Expanding this window may increase sensitivity but also introduces a higher chance of spurious associations.
Conversely, reducing the window will favor specificity but may exclude distal regulatory elements.

Gene Annotation Management

Default GTF files for hg38 (https://ftp.ebi.ac.uk/pub/databases/gencode/Gencode_human/release_47/gencode.v47.primary_assembly.basic.annotation.gtf.gz) and mm10 (https://ftp.ebi.ac.uk/pub/databases/gencode/Gencode_mouse/release_M18/gencode.vM18.basic.annotation.gtf.gz) are included.
Users can provide their own GTF annotation by setting a URL or local file path in the config file.

Model Training Settings (scdori/config.py)#

Choosing the Number of Topics

A recommended starting point is: #topics = expected number of cell types + 10.
Topics with low activity will be suppressed due to softmax normalization.
Adding more topics enables modeling of fine-grained programs, but increases memory usage as each topic has its own GRN.

Regularisation Strategies

Regularisation is applied using L1/L2 penalties on the following matrices:
- Topic - Peak
- Gene - Peak
- Topic - TF Expression
- GRN: Topic - TF - Gene 3D matrices
Higher regularisation promotes sparsity and easier biological interpretation.
Consider different regularisation strengths for activator and repressor GRNs.

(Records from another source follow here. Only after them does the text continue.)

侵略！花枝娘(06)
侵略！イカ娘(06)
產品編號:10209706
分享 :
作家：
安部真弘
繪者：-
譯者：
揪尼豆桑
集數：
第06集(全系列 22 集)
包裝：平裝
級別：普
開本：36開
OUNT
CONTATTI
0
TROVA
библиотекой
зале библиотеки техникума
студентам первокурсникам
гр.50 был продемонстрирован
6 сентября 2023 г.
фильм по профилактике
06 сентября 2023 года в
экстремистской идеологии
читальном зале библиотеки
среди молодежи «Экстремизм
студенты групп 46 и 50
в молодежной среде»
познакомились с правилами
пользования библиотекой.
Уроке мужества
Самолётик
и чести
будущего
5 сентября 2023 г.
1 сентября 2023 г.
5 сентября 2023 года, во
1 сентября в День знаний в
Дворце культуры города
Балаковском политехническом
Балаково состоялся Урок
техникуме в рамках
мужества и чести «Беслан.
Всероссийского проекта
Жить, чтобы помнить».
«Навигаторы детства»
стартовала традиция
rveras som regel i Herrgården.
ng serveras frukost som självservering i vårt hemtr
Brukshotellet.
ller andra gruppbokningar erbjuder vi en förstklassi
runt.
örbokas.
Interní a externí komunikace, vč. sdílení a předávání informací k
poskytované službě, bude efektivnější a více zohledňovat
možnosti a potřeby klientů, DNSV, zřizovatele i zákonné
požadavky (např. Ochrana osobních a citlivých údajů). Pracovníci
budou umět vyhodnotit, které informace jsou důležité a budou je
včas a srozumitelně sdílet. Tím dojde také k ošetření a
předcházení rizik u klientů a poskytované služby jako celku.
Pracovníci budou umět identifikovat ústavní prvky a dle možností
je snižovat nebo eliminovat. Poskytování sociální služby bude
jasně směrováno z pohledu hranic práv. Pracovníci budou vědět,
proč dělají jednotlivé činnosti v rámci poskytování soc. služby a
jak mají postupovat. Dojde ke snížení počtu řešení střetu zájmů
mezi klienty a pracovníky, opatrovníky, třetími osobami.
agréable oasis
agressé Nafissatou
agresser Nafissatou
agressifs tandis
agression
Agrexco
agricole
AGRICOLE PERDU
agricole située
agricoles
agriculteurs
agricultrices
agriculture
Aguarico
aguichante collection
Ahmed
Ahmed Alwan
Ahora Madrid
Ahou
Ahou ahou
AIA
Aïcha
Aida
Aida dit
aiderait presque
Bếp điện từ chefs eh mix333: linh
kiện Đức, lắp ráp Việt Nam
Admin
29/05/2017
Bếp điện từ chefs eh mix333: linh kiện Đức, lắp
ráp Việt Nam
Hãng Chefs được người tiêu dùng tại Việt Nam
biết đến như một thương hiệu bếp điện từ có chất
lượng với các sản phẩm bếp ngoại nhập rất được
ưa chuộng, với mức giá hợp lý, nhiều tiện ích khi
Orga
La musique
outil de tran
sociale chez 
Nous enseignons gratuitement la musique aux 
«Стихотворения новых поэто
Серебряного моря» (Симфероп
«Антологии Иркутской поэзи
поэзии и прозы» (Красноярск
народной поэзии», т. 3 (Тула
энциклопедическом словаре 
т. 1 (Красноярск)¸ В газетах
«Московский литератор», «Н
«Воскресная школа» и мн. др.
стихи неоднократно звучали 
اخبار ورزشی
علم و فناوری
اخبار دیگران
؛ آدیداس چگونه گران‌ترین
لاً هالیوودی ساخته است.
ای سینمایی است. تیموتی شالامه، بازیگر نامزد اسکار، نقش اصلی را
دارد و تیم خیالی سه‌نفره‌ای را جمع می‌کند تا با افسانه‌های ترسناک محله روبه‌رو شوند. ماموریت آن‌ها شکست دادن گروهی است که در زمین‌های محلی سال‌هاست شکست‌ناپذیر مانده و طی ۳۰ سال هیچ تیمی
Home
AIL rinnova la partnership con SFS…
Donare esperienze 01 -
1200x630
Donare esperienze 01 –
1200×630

Epoch Configuration and Training Length

Use the following heuristic based on number of training steps to set the number of epochs for Phase 1:

epochs = 60000 training steps / (number_of_cells / batch_size)
### For example, 30,000 cells and batch_size = 128:
### epochs = 60000 / (30000 / 128) = 256 epochs

Set the patience parameter to approximately 5% of the total epoch count, but minimum of 5. This is used to monitor the number of epochs to wait for before stopping training when validation loss doesn’t improve (early stopping)

Phase 2: GRN Inference and Fine-Tuning

For Phase 2, you can reduce the total training steps by half (i.e., ~15,000 updates), but minimum of 10 epochs.
Due to added complexity in GRN logic (e.g., 3D tensors), wall time per epoch is higher than phase 1.